A few years from now, Meadows-Smith wants to use Advanced Microbial Selection method to address food security for a growing world population.
But Meadows-Smith insists that BioConsortia’s approach could save millions of dollars. He says it takes $25 million to bring a microbial seed treatment to market, $60 million to do the same for a biopesticide (due to the global registration process), and $135 million for genetically modified trait (according to Peter W.B. Phillips, a professor of public policy at the University of Saskatchewan).
Advanced Microbial Selection can also speed up the research phase, Meadows-Smith claims, so products can get to market in about five years, compared to DuPont’s estimate of the 13 years it takes genetically modified crops to get to market.
“There is a long R&D phase [for GM crops], followed by field trials, field multiplication, and registration,” he said.
Meadows-Smith says that scientists first came up with the idea five years ago at BioDiscovery (BioConsortia’s subsidiary company in New Zealand) while conducting contract research for companies like Syngenta, Monsanto, and Bayer. “They had brainstorming sessions to find ways to improve the speed and efficiency of their discovery process,” Meadows-Smith said. “It was to this end that they had the breakthrough to think of this as a plant phenotype (or plant breeding question) and solution rather than a microbial question.”

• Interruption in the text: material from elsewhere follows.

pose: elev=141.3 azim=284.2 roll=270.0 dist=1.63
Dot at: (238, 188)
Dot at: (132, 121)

He cites more dramatic numbers: The company screens 100,000 microbes in nine months, he says, while a conventional approach would take three to four years.
BioConsortia wants to sell the microbial seed treatments (which are applied directly to the seed) to distributors. If all goes well with the second year of field trials, Meadows-Smith says that a biofertilizer seed treatment—one that would need less fertilizer for comparable yields—will be commercialized by 2017.

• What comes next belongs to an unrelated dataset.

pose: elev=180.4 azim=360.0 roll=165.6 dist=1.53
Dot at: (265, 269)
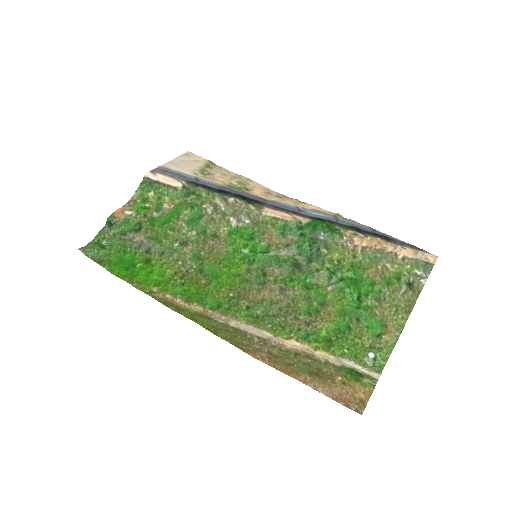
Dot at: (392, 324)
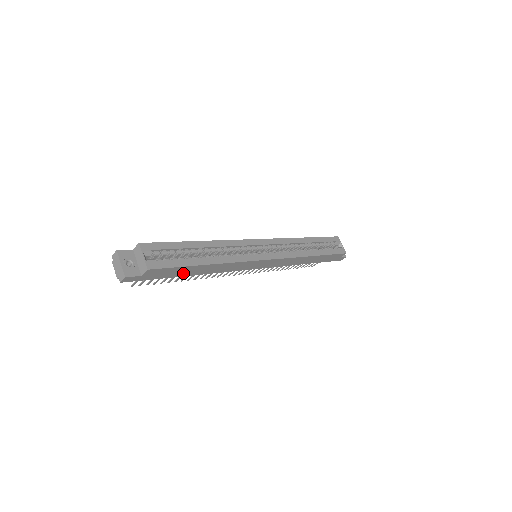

But he doesn’t think the approach will necessarily replace other methods—such as genetic modification—across the board.
Currently, the company is focusing on the in the European and North American market. Next, Meadows-Smith says he wants to expand BioConsortia’s efforts to Latin America, Brazil and Argentina.
And a few years from now, he wants to use Advanced Microbial Selection method to address food security for a growing world population—something that’s projected to be a problem in the coming decades given stresses on the environment including drought, lack of arable land to grow sufficient amounts of food, environmental pollution, and climate change.
Meadows-Smith says that BioConsortia’s approach can develop crops that can create more harvestable yield, deposit more protein into wheat, or select for a microbiome that will improve the sugar content of plants.
“A few years from now we’d like to work on [applying this to] cassava, a staple carbohydrate for many parts of Africa,” he said.